• [Provided material]:
========================================================================
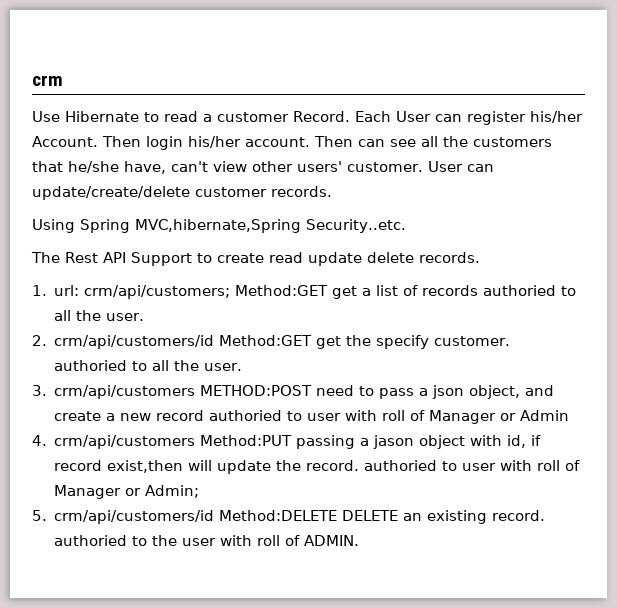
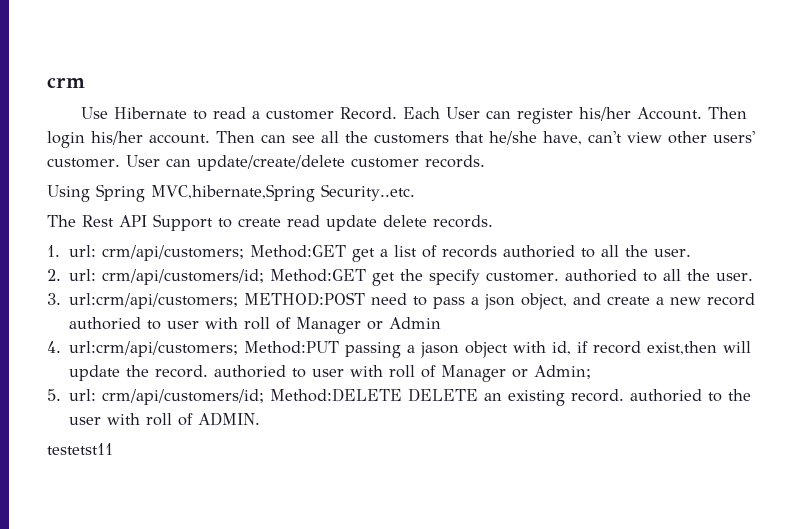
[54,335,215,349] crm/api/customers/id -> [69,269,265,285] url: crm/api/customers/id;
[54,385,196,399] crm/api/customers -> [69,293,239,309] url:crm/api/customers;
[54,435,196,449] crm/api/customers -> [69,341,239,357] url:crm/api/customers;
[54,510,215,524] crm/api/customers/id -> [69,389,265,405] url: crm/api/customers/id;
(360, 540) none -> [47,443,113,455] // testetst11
========================================================================
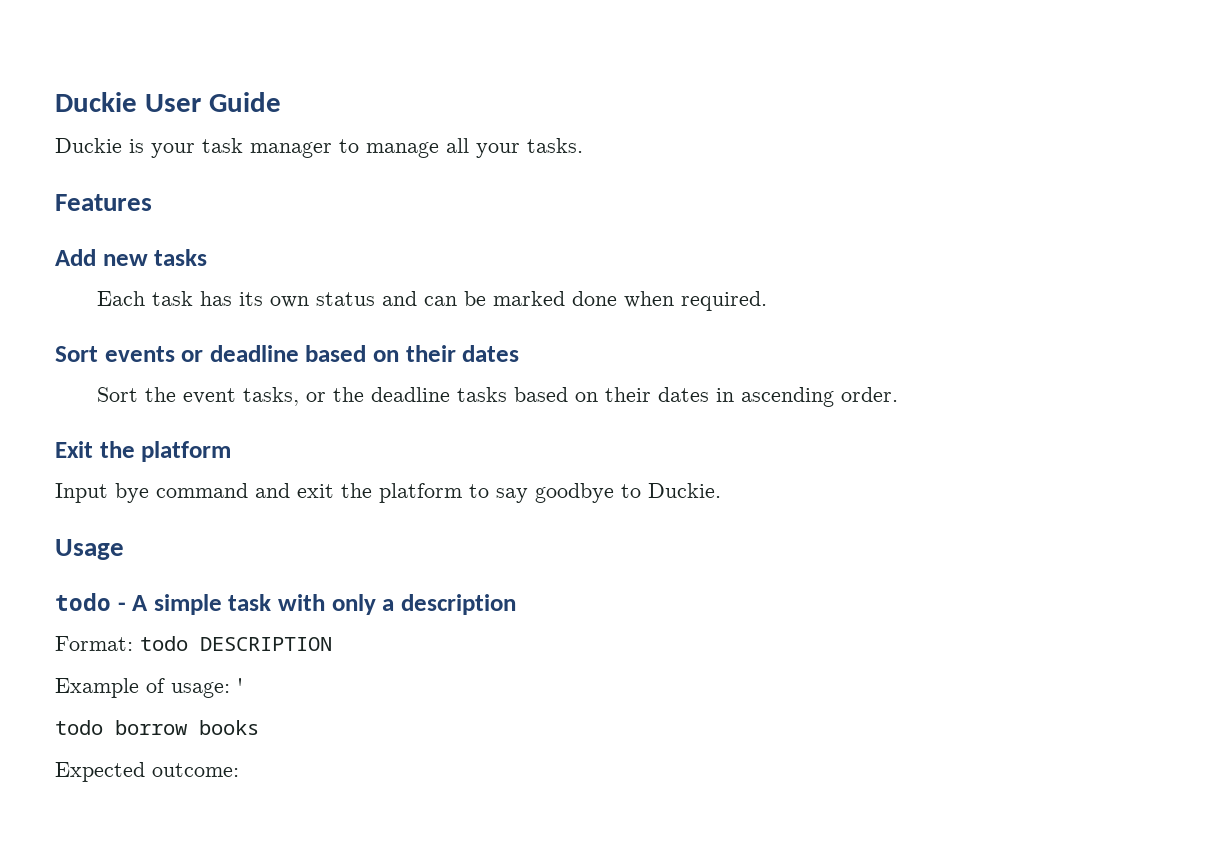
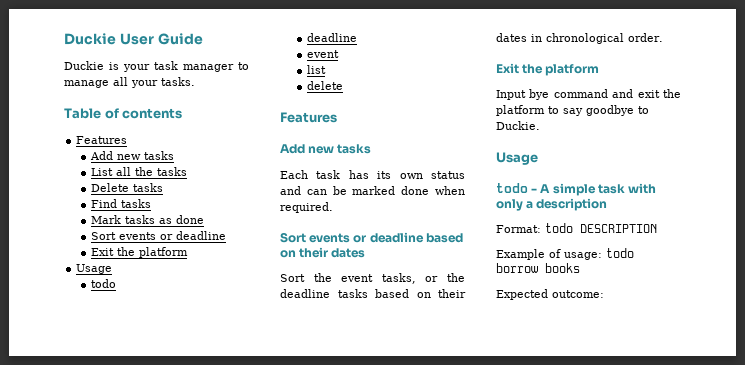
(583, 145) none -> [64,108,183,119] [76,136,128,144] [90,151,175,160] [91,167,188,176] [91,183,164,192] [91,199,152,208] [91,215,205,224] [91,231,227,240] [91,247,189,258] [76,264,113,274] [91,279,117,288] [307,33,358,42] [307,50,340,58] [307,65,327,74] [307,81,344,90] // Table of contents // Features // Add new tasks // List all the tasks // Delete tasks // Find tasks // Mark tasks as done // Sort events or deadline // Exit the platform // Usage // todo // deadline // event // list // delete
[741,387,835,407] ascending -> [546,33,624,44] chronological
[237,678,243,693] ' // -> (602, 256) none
========================================================================
• [About this exercise]: Here the job is to set down exactly the lines of the material above that fall between the one with "[54,335,215,349] crm/api/customers/id ->" and the one with "(360, 540) none", inclusive, and nothing beyond them.

• [Output for this task]:
[54,335,215,349] crm/api/customers/id -> [69,269,265,285] url: crm/api/customers/id;
[54,385,196,399] crm/api/customers -> [69,293,239,309] url:crm/api/customers;
[54,435,196,449] crm/api/customers -> [69,341,239,357] url:crm/api/customers;
[54,510,215,524] crm/api/customers/id -> [69,389,265,405] url: crm/api/customers/id;
(360, 540) none -> [47,443,113,455] // testetst11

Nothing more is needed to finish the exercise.